[Text under study]
The present retrospective analysis evaluated the pregnancy outcomes of overweight/obese women with PCOS after treatment by the GnRH-ant protocol for COH and FET, by comparison to the outcomes of normal-weight women with PCOS.
Methods
Study population
This retrospective analysis reviewed the results of IVF/ICSI-FET performed from January 2014 through December 2016 at the Reproductive Medicine Center of Third Affiliated Hospital of Guangzhou Medical University, China. The Ethics Committee of the hospital approved the study. Because this was a retrospective investigation, patients were not asked to participate in the analysis.
The inclusion criteria were: patients with PCOS who underwent their first IVF/ICSI cycles and then primary FET cycles; maternal age < 35 years; and use of the GnRH-ant protocol for COH. A total of 398 cycles (patients) were analyzed. For analysis, the pregnancy outcomes of patients with normal weight (N-W; n = 260) were compared with that of overweight/obese patients (O-O; n = 138), where the threshold was a body mass index (BMI) of 24 kg/m2 [11, 12].

[Extracted data]
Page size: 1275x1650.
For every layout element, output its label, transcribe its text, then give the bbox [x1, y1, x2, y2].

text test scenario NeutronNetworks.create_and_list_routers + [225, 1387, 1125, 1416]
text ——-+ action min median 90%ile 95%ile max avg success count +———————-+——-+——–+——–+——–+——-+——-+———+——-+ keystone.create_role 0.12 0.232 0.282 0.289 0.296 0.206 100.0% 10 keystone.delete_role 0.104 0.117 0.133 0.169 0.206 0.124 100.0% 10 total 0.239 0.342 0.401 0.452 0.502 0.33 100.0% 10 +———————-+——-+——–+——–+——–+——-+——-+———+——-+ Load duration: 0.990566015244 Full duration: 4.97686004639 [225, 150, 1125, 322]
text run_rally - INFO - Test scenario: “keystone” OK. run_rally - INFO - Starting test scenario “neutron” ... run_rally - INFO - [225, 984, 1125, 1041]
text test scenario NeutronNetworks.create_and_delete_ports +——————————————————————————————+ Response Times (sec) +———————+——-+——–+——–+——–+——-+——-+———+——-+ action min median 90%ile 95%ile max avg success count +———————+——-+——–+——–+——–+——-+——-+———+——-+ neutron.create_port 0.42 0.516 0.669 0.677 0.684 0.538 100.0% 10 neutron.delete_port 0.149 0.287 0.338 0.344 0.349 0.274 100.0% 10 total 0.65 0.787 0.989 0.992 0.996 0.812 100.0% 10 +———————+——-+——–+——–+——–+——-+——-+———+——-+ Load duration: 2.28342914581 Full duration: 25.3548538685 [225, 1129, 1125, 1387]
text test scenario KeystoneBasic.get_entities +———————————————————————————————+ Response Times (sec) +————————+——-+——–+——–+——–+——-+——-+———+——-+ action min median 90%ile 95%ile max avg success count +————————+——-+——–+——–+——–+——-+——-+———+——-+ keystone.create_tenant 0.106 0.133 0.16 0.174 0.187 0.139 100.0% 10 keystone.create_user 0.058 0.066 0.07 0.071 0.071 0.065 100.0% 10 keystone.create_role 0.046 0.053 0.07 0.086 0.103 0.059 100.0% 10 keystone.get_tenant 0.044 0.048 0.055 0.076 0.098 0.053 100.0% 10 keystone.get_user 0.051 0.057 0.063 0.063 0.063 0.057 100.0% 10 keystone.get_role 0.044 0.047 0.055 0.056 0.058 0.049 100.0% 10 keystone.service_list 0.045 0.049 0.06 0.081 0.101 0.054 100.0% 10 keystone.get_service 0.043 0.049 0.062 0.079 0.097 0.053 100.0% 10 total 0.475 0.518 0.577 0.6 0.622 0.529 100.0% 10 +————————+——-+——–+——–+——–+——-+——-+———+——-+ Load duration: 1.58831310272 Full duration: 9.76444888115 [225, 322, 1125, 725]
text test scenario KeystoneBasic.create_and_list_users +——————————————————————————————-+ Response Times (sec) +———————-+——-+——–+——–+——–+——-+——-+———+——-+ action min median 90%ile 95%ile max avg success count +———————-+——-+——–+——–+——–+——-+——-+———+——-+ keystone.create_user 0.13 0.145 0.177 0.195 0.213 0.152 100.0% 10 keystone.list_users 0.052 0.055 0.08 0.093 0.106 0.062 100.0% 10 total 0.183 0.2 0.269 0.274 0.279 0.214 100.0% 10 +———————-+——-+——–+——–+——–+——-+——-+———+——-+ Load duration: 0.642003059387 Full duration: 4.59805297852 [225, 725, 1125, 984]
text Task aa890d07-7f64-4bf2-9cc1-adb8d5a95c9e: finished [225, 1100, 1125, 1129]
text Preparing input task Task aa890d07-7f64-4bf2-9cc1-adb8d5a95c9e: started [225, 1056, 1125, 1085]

[What is being asked] Extend the methods section of the PCOS pregnancy-outcome study, starting right after its last sentence.

[Written answer]
The definition of PCOS was in accordance with the Rotterdam criteria [13], therefore fulfilling ≥2 of the following: oligo- or anovulation; clinical or biochemical signs of hyperandrogenism; and polycystic ovaries and exclusion of other etiologies (i.e., congenital adrenal hyperplasia, androgen-secreting tumors, or Cushing’s syndrome).
Study procedures
All 398 patients received the GnRH antagonist protocol for COH, oocyte retrieval, and fertilization, followed by cryopreservation, freeze-thaw, and transfer of embryos.
Ovarian stimulation with recombinant human follicle-stimulating hormone or human menopausal gonadotrophin was initiated on day 2 or 3 of the menstrual cycle. Doses were adjusted according to the ovarian response, as monitored via ultrasonography and measurement of serum sex steroids. For the fixed protocol, GnRH-ant (Cetrorelix, Mercerono) at a daily dose of 0.25 mg was initiated in the morning of day 5 or 6 of stimulation, and continued up to the day before triggering ovulation, to inhibit a premature surge in luteinizing hormone surge. For the flexible protocol, GnRH-ant at a daily dose of 0.25 mg was initiated, when the largest follicle exceeded 12-14 mm. Human chorionic gonadotropin (hCG) at a dose of 4000-10,000 IU was administered to induce oocyte maturation, when ≥2 follicles measured ≥18 mm. Oocyte retrieval was performed 34-36 h later.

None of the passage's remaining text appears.